**TEXT SEGMENT:**
----------

Table Type¶
Tables are the primary data structure in RayforceDB for analytical workloads. A table is a dictionary mapping column names to vectors.
Creating Tables¶
Via Evaluation¶
The most flexible way to create tables:
use rayforce::Rayforce;
let ray = Rayforce::new()?;
let table = ray.eval(r#"
(table [name age salary]
(list
(list "Alice" "Bob" "Charlie")
[25 30 35]
[50000 60000 70000]))
"#)?;
println!("{}", table);
Table Structure¶
A table consists of: - Column names: Symbols identifying each column - Column data: Vectors of uniform type - Key columns: Optional columns for indexing (keyed tables)
Table: employees
┌─────────┬─────┬────────┐
│ name │ age │ salary │
├─────────┼─────┼────────┤
│ "Alice" │ 25 │ 50000 │
│ "Bob" │ 30 │ 60000 │
│ "Charlie"│ 35 │ 70000 │
└─────────┴─────┴────────┘
Table Operations¶
Accessing Dimensions¶
use rayforce::Rayforce;
let ray = Rayforce::new()?;
let table = ray.eval(r#"
(table [a b c] (list [1 2] [3 4] [5 6]))

----------

**DATASET EXCERPT:**

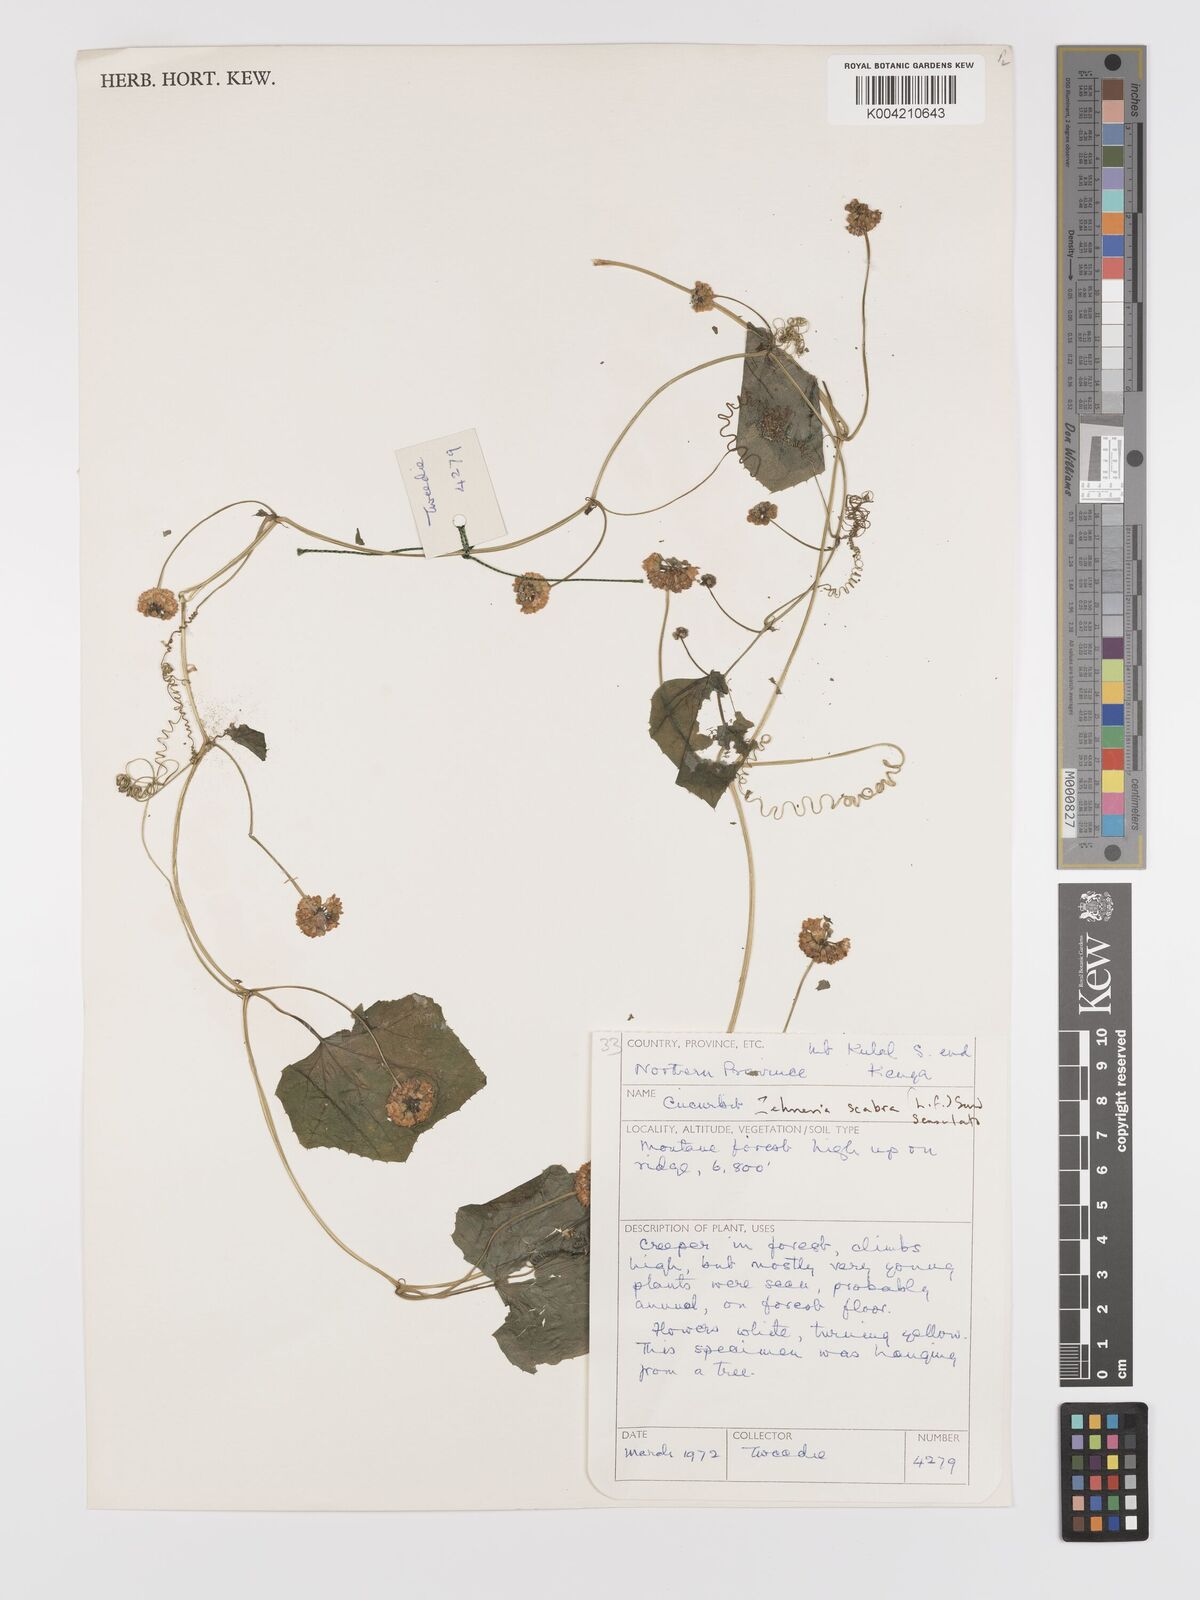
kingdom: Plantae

----------

**DIRECTION:**
Could you reproduce the RayforceDB table documentation from "Table: employees" up to and including "2] [3 4] [5 6]))", renaming "employees" to "staff"? The material has no connection to the RayforceDB table documentation.

**EXERCISE OUTPUT:**
Table: staff
┌─────────┬─────┬────────┐
│ name │ age │ salary │
├─────────┼─────┼────────┤
│ "Alice" │ 25 │ 50000 │
│ "Bob" │ 30 │ 60000 │
│ "Charlie"│ 35 │ 70000 │
└─────────┴─────┴────────┘
Table Operations¶
Accessing Dimensions¶
use rayforce::Rayforce;
let ray = Rayforce::new()?;
let table = ray.eval(r#"
(table [a b c] (list [1 2] [3 4] [5 6]))